The companies designated by the US government are the DNP, Zanzibar Investments Inc., and Protection and Guard Services Inc. All are accused of being utilized by Rafael Ortega “to generate profits, launder money, and gain preferential access to markets for the Ortega regime.”
Regarding DNP the Treasury Dept. stated: “DNP has been used by members of the Ortega family for their own personal enrichment from non-competitive contracts with Nicaraguan government institutions. “
In the proposed bill for nationalization, President Ortega avoided direct mention of those measures, but made reference to “unilateral decisions that are absolutely illegal and coercive.”
The law that was passed basically transfers all of the DNP inventories to the Nicaragua State which then designated the Ministry of Mining and Energy to assume its administration.

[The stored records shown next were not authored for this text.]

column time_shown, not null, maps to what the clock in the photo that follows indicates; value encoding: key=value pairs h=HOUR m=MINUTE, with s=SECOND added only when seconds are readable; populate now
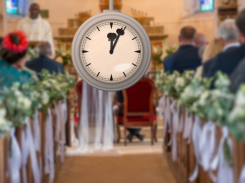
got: h=12 m=4
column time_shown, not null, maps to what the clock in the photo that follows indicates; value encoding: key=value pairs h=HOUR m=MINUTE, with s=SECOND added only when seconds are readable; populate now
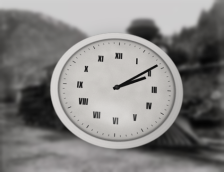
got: h=2 m=9
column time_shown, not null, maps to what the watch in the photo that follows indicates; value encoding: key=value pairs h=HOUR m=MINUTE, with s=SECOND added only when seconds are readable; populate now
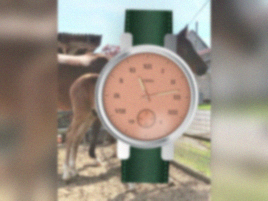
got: h=11 m=13
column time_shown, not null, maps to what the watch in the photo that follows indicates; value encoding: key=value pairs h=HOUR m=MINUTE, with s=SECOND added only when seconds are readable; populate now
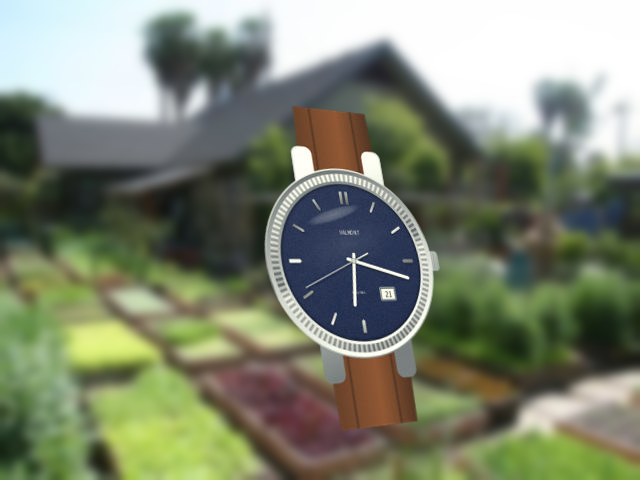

Cesar Zamora, president of the Nicaraguan Chamber of Energy, explained that the US sanctions seek to stop the DNP from operating and “this is a way out that works.”
“Having the State assume control is also a way around it [the sanction] that functions and doesn’t contaminate the Nicaraguan State,” he declared.
Sandinista dissident Dora Maria Tellez warned of the conflict of interest involved in that transaction, due to the fact that President Ortega is using the State to protect a company managed by one of his sons who is accused of money laundering.
Along the same lines, Liberal opposition deputy Azucena Castillo declared that the transaction “lends itself to money laundering” because any action taken with a sanctioned company “contaminates those who buy it,” and in this case “passes the contamination on to the Ministry of Energy and Mining.”
DNP operates a network of 69 service stations all over the country and controls 30% of the imports of finished petroleum products or derivatives.